Gavin Newsom’s vanity tour is quite audacious for such a failure of a leader

Gov. Gavin Newsom might have just made his most audacious move yet.

Newsom, who has a fondness for making “big, hairy audacious” statements, just completed a tour through the south promoting his PAC and talking about his accomplishments in California.

What made this trip so audacious?

Not that this was just the latest installment of his national vanity tour that he insists is not the foundation for a presidential run, though that’s certainly audacious.

Not that his vanity tour once again draws him away from the state that he was actually elected to govern, though that is too.

And not that his concerns over book banning, First Amendment restrictions and threats to democracy in four southern states hold a mirror to his own authoritarian impulses in California.

No, the most audacious part of his vanity tour is that he has the nerve to criticize other governors despite having never really accomplished anything in California.

That’s big! Hairy! Audacious!

A consistent theme throughout Newsom’s time as governor is that what he says will happen and what actually happens is rarely in alignment.

Here’s a small example: MSNBC host Jen Psaki asked Newsom to respond to criticism that he’s wasting time traveling the south when he should be in California fixing problems. Newsom responded that the trip was actually family time, what with Easter and spring break for the kids.

Sounds like a real hoot for the kids!

Spring break apparently included a Democratic fundraiser in Florida, a trip to an Arkansas classroom, meeting with activists at a civil rights museum and more, plus local media hits and photo opps for dad. Voters could follow along on Instagram.

It reminds me of a story about former DNC Chair and former Virginia Governor Terry McAuliffe, who one time stopped at a fundraiser to pick up checks and make a speech while on his way home from the hospital, leaving his newborn baby and wife – who was crying – in the car.

Anyway, back to Newsom.

And while Newsom was in the south promoting his PAC doing spring break, Californians got three more examples of Newsom’s words not aligning with reality.

First, it turns out that federal law actually prohibits Newsom’s big stand against Walgreens.

A few weeks ago, Newsom tweeted that he was “done” with Walgreens “or any company that cowers to the extremists and puts women’s lives at risk,” after the drug store announced it would comply with the abortion laws in individual states.

A big, hairy audacious stance indeed!

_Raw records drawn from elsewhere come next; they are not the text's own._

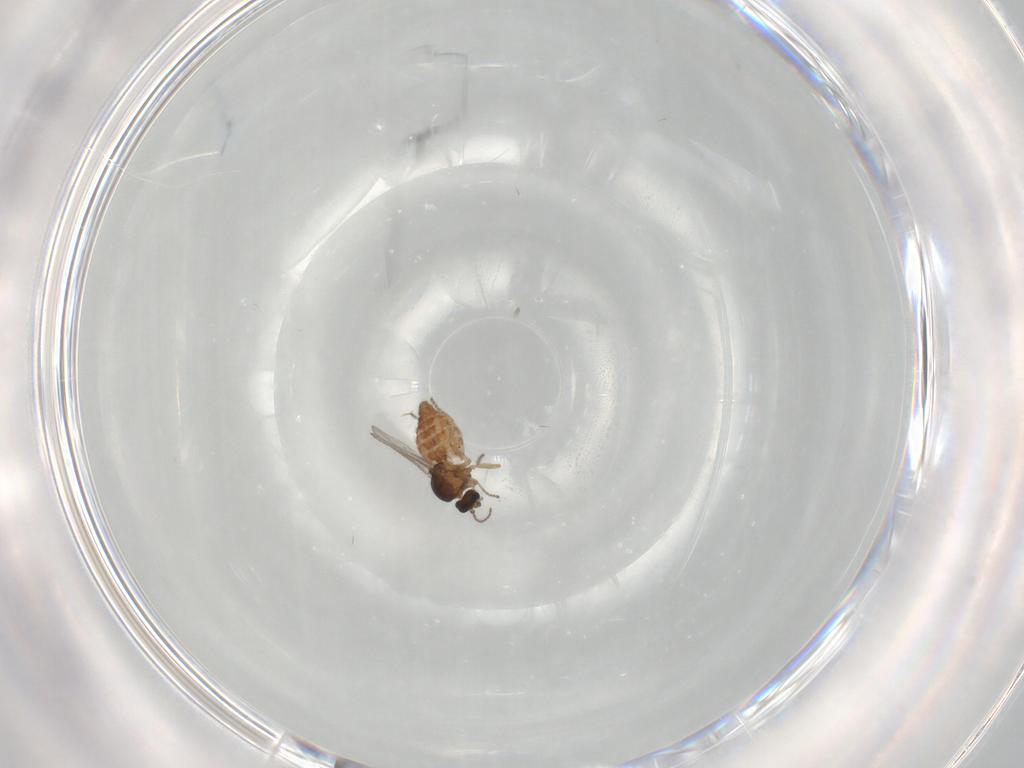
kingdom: Animalia
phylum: Arthropoda
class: Insecta
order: Diptera
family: Ceratopogonidae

But according to Kaiser Health News, the state must continue working with the drug store through Medi-Cal.

If only someone were fact-checking Newsom’s tweets before they were tweeted.

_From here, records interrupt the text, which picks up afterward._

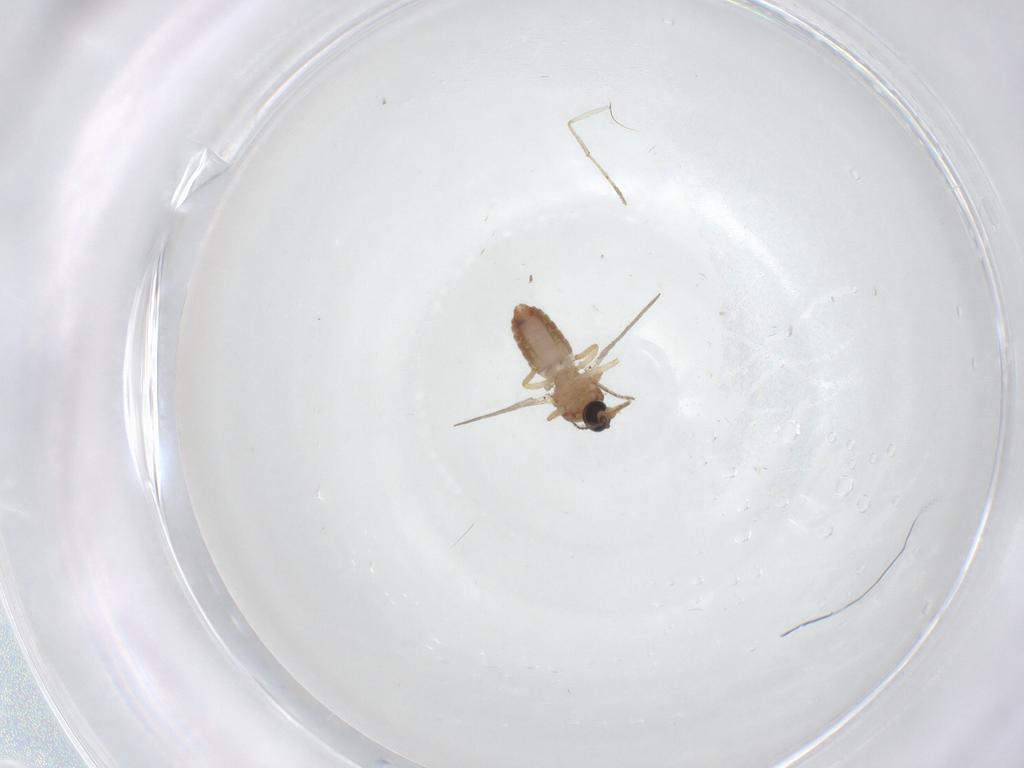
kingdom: Animalia
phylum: Arthropoda
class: Insecta
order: Diptera
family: Ceratopogonidae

Second, we learned (again) that the Newsom-backed shutdown of schools during COVID had disastrous effects on students, with a third(!) suffering from chronic absenteeism.

Throughout COVID Newsom made little effort to reopen schools until it was “safe,” even though data suggested kids were low-risk, and it is important to remember that Newsom’s kids were in person in private school while much of the rest of the state was still apparently unsafe.

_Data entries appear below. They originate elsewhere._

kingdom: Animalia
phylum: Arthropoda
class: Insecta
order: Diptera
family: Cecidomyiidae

The Public Policy Institute of California, which published the data on absenteeism, noted a trend that in the schools with the biggest jump in 2021-22 there was a corresponding drop in statewide test scores in math and English proficiency.

Overall, the statewide scores were troubling – not even half of California’s students meet standards in English and merely a third in math.

While the absenteeism was COVID-related, the troubling test scores were part of a years-long trend. In fact, the most-recent scores were a decline of four percentage points in English and seven percentage points in math since 2018-19.

Speaking of COVID, this was Newsom’s top talking point about his first term in office, arguing the drastic actions he took saved lives and kept Californians safe (even if it significantly set back the state’s public school student population).

But now it appears that that’s not even true.

California ranked relatively well in its overall COVID mortality rates per 100,000 residents. What Newsom loved to say was it had one of the lowest death-per-100k rates of the big states, meaning better than Texas and Florida.

However, a new study by The Lancet, one of the premier medical journals in the world, found that once adjusted for various health and demographic factors, for which Newsom can’t take credit, California was relatively even with Texas and substantially worse than Florida.

This study comes on the heels of another respected study that found masking requirements had little effect on controlling COVID, which means that Newsom’s overbearing approach to masking and shutdowns actually did very little to prevent the spread of COVID and COVID-related deaths, even as these actions had tremendous negative effects on civil liberties, education, mental health and the economy.

This means that Newsom’s greatest accomplishment was no accomplishment at all, which is not unprecedented with Newsom.

In an interview with CapRadio following his first 100 days in office, Newsom said his greatest accomplishment was suing then-President Donald Trump almost 50 times – even if the vast majority of those suits were initiated before his first 100 days as governor.

It’s doubtful Newsom mentioned any of this on his vanity tour spring break, but voters in red states should learn what voters in California have had to learn: Don’t take what Newsom says too seriously.